O cientista também explica que o MDB "sempre foi um partido que não tem problema muitas vezes em ser ali o segundo da chapa. Não é um partido de expressiva votação nacional principalmente para cargos majoritários na presidência da República".
A legenda "se viabiliza como partido municipalista. Então, desde sempre, o MDB tinha como objetivo ter uma capilaridade política. Desde o seu nascimento, depois da ditadura, ele manteve esse perfil de compor o governo e o legislativo. E no caso das prefeituras também, por ser um partido amorfo, de centro, que cabia de tudo", diz Telhado.
A estratégia foi contrária à do PSDB, que "sempre foi um partido de encabeçar chapas, ter candidaturas para o cargo executivo majoritário, como para presidente da República e o governador, e utilizar essa candidatura para puxar voto para outras candidaturas. O MDB nunca teve essa estratégia, porque entendeu que não poderia depender disso como é para sua sobrevivência".

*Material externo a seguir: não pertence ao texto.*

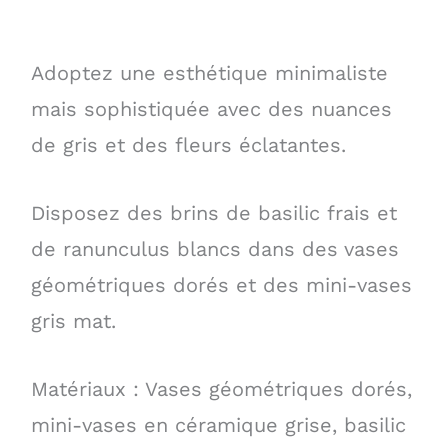
Adoptez une esthétique minimaliste
mais sophistiquée avec des nuances
de gris et des fleurs éclatantes.
Disposez des brins de basilic frais et
de ranunculus blancs dans des vases
géométriques dorés et des mini-vases
gris mat.
Matériaux : Vases géométriques dorés,
mini-vases en céramique grise, basilic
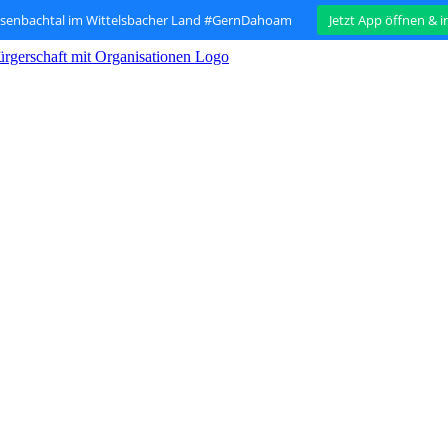
isenbachtal im Wittelsbacher Land #GernDahoam
Jetzt App öffnen & 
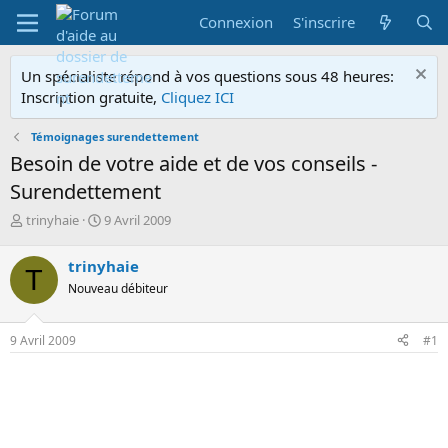
Connexion
S'inscrire
Un spécialiste répond à vos questions sous 48 heures:
Inscription gratuite,
Cliquez ICI
Témoignages surendettement
Besoin de votre aide et de vos conseils -
Surendettement
A
D
trinyhaie
9 Avril 2009
u
a
t
t
trinyhaie
T
e
e
Nouveau débiteur
u
d
r
e
d
d
9 Avril 2009
#1
e
é
l
b
a
u
d
t
i
s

Por que a quantidade de vereadores importa aos partidos?
De acordo Maria do Socorro Braga, quanto mais vereadores um partido reunir, maior é a capilaridade da sigla entre a população de cada município. Consequentemente, isso cria palanques maiores tanto para os candidatos às prefeituras quanto para as próximas eleições, quando serão eleitos deputados, senadores, governadores e o próximo presidente da República.

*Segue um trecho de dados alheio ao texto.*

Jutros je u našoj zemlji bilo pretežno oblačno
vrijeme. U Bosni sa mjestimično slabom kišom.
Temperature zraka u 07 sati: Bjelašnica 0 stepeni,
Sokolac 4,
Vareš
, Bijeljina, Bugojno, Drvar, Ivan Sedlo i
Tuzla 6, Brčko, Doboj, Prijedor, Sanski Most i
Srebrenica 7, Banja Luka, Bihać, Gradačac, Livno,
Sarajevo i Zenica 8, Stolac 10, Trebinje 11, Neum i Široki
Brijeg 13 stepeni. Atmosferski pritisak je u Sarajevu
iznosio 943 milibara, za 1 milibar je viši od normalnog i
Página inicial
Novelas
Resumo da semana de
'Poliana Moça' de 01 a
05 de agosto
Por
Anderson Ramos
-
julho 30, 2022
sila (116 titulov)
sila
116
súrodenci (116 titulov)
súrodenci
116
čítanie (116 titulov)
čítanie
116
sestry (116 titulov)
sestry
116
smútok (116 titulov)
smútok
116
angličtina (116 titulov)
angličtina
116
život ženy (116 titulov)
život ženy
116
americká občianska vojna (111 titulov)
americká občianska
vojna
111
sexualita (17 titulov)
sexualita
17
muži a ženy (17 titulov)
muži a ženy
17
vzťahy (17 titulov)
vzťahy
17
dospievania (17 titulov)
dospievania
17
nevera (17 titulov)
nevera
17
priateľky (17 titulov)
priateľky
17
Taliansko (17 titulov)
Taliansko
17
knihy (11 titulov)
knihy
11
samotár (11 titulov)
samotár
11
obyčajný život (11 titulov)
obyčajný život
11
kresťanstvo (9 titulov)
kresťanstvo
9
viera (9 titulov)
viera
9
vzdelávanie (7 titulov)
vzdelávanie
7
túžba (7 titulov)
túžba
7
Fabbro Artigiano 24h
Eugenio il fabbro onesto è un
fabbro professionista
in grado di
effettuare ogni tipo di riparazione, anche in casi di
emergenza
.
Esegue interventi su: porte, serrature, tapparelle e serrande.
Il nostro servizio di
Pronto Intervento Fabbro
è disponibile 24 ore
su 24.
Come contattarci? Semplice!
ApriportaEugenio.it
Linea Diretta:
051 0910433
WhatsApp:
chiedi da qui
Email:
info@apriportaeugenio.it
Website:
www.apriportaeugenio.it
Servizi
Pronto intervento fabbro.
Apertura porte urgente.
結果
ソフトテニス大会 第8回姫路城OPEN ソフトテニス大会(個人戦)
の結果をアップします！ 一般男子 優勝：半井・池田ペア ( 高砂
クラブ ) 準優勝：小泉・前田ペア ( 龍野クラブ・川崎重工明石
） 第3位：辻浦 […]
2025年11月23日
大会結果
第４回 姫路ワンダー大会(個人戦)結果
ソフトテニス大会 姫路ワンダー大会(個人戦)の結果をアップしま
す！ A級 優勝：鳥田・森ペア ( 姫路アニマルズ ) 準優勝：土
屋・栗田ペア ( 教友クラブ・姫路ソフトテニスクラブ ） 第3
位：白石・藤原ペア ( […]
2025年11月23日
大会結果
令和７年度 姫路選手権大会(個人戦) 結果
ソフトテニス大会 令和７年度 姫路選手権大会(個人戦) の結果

"Isso tem uma consequência para 2026, porque há muita dobradinha. Os vereadores e muitos prefeitos vão ser os cabos eleitorais desses próximos quadros em níveis estadual e nacional. Toda essa base que vem com esses candidatos também vai ajudar a eleger deputados, senadores, governadores. Uma coisa vai levando à outra", explica Braga.
Consequentemente, com bancadas maiores eleitas para a Câmara dos Deputados, os recursos dos fundos partidário e eleitoral e o tempo TV também aumentam para as próximas eleições. Isso porque os valores serão distribuídos aos partidos de acordo com as bancadas que serão eleitas em 2026.
"Todos os recursos que vêm para essas eleições já são dados em eleições passadas. É a eleição para a Câmara dos Deputados que vai dar o montante de cada partido. A nossa estrutura partidária é hierárquica. O dinheiro vai para a cúpula nacional de cada partido, que faz a distribuição pelos estados, e os estados fazem para as cidades", afirma Braga.
"Toda a estrutura vem de cima pra baixo, por isso esse investimento local para se chegar em 2026 eleger grandes bancadas para a Câmara. Como resultado, tem mais recursos para a próxima eleição local, que vai ser em 2028."